The city of Albuquerque released its heat map findings from its heat watch report in late November, compiled by Climate Adaptation Planning Analytics Strategies, a contractor of the National Oceanic Atmospheric Administration. The study looked at heat impacts on human health through temperature and humidity data points collected on July 9, 2021.

Kelsey Rader, the city of Albuquerque's sustainability officer, said this report was an opportunity to evaluate how existing infrastructure was supporting active and public transportation users.

The study produced results showing a temperature difference of nearly 17 F from the hottest to coolest parts of the city. Rader said this is a call to action to manage this discrepancy through tree plantings, which has a dedicated budget with the city.



The defined study area sought to illustrate current conditions during the hottest month of the year — July — to inform future decisions on tree planting and other urban heat reduction strategies. Rader said this data and knowing possible solutions exist could serve as a call to action and bolster Mayor Tim Keller’s goal of planting 100,000 trees in the next 10 years.

“It’s important to understand that we are not experiencing isolated incidents of heat. We’re locked into a trajectory where we are going to be experiencing longer summers, higher heat waves,” Rader said. “This is already a dangerous problem that is going to continue to accelerate over time.”

Claudia Isaac, distinguished professor of community and regional planning at the University of New Mexico, said the report illustrates areas as characteristically hot, like the corridors around the Interstate Highways 40 and 25. This is also seen in some low-income neighborhoods near there, such as the International District, which is notably tree-scarce. She said these areas tend not to be “as well-resourced.”

“Poor areas tend to be un-treed, partly because people are working two to three part-time, variable hour jobs and … don't have time to go to their city council or call the sustainability office and say, ‘We want trees,’” Isaac said.

Rader said the defined study area intentionally focused on parts of the city with active transportation routes. 

“With our public transit users, we know those are predominantly low-income folks,” Rader said. “Active transit users, of course, are also going to be more at risk of suffering from heat stroke or other heat-related, health-related impacts.” 

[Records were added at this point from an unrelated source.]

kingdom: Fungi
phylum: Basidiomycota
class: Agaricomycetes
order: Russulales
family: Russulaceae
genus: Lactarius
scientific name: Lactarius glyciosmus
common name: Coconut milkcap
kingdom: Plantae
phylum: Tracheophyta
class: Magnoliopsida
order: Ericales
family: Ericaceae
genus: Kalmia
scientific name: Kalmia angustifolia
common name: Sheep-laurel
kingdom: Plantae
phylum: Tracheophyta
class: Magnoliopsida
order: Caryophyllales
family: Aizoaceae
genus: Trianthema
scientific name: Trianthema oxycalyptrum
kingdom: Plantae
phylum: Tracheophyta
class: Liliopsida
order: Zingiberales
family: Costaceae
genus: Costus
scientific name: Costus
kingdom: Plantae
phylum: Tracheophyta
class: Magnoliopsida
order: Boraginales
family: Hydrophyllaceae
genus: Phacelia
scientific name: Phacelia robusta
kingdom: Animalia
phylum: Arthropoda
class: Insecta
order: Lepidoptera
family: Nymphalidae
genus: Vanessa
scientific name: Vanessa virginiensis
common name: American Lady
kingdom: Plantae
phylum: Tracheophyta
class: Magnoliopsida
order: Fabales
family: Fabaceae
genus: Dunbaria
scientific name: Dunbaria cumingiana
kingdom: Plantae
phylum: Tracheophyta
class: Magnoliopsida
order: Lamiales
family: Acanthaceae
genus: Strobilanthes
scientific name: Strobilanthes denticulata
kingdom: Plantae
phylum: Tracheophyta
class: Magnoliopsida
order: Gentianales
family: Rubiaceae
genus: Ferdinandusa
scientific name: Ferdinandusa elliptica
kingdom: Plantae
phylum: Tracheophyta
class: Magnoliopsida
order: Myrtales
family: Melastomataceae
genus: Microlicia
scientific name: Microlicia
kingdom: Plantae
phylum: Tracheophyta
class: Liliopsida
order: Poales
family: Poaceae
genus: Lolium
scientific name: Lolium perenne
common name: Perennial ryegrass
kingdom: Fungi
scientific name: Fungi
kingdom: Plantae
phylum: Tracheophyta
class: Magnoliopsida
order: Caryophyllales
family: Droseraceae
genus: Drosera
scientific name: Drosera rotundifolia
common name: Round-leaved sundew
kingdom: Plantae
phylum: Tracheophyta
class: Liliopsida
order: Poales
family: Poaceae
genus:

Populations dependent on public transit are often in high traffic, urban communities, such as those along Central Avenue, and often lack sufficient green infrastructure, according to Isaac. She said high traffic roads in areas, such as the West side, show greater temperatures in the city’s report.  

“Finding funding for increased public transit, which is critical in poverty-reduction because that’s how people get to work, also reduces car use,” Isaac said. 

In the morning from 6-7 a.m., Rader said the temperatures were as high as 79 F in downtown Albuquerque and the intersection between I-40 and I-25. She said the lowest temperatures in that morning hour were around 62 F around the Sandia foothills. 

Rader said 90-103 F is the common heat range for Albuquerque during the summer, which is classified by NOAA as an “extreme caution type of heat.” Consequential effects from prolonged exposure to extreme heat conditions could be heat stroke, exhaustion and cramps, according to Rader. 

The afternoon temperatures, measured from 3-4 p.m., also produced temperature discrepancies between the coolest and hottest parts of the city, according to Rader, with values of 94 F and 105 F. She said these areas may be lacking in adequate tree canopy and shade structures.

“This data is really useful in seeing how the (existing) infrastructure affects heat absorption,” Isaac said. “Paved roads, especially paved roads with a lot of traffic on them, absorb and then radiate heat. It’s not surprising that downtown and parts of the west side, particularly during the afternoon rush hour, are hotter.”

Rader said asphalt is the predominant concern with addressing morning temperatures, since shading infrastructure wouldn’t help with the indirect sunlight. Asphalt produces higher temperatures due to absorption of heat and its continued release of that energy through the night. Rader said the city plans to continue implementing solar shade structures in city facilities to offset heat in areas with large amounts of asphalt.

“That really highlights to us that there are solutions here,” Rader said. “If there are parts of the city that are experiencing these lower temperatures, of almost a 17 F difference, that means that tree cover, tree canopy, shade structures can make a huge difference in addressing some of the areas of our city that are experiencing some of the highest levels of heat.”

Rader said the “Let’s Plant Albuquerque” initiative has developed a “climate ready tree list” for Albuquerque. She said the initiative anticipates climate variability from year to year and will inform the city on what types of trees would perform best to address the city's goal to mitigate temperature discrepancies. 

“They’ve selected trees that are going to be non-water-intensive, prepared for some of the anticipated impacts of climate change in Albuquerque, such as rising temperatures and less available surface water,” Rader said. “It’s a fine balance — finding appropriate trees to plant in this region that are going to survive knowing that we’re going to have variability in our surface water resources for years to come and, of course, overall rising temperatures.”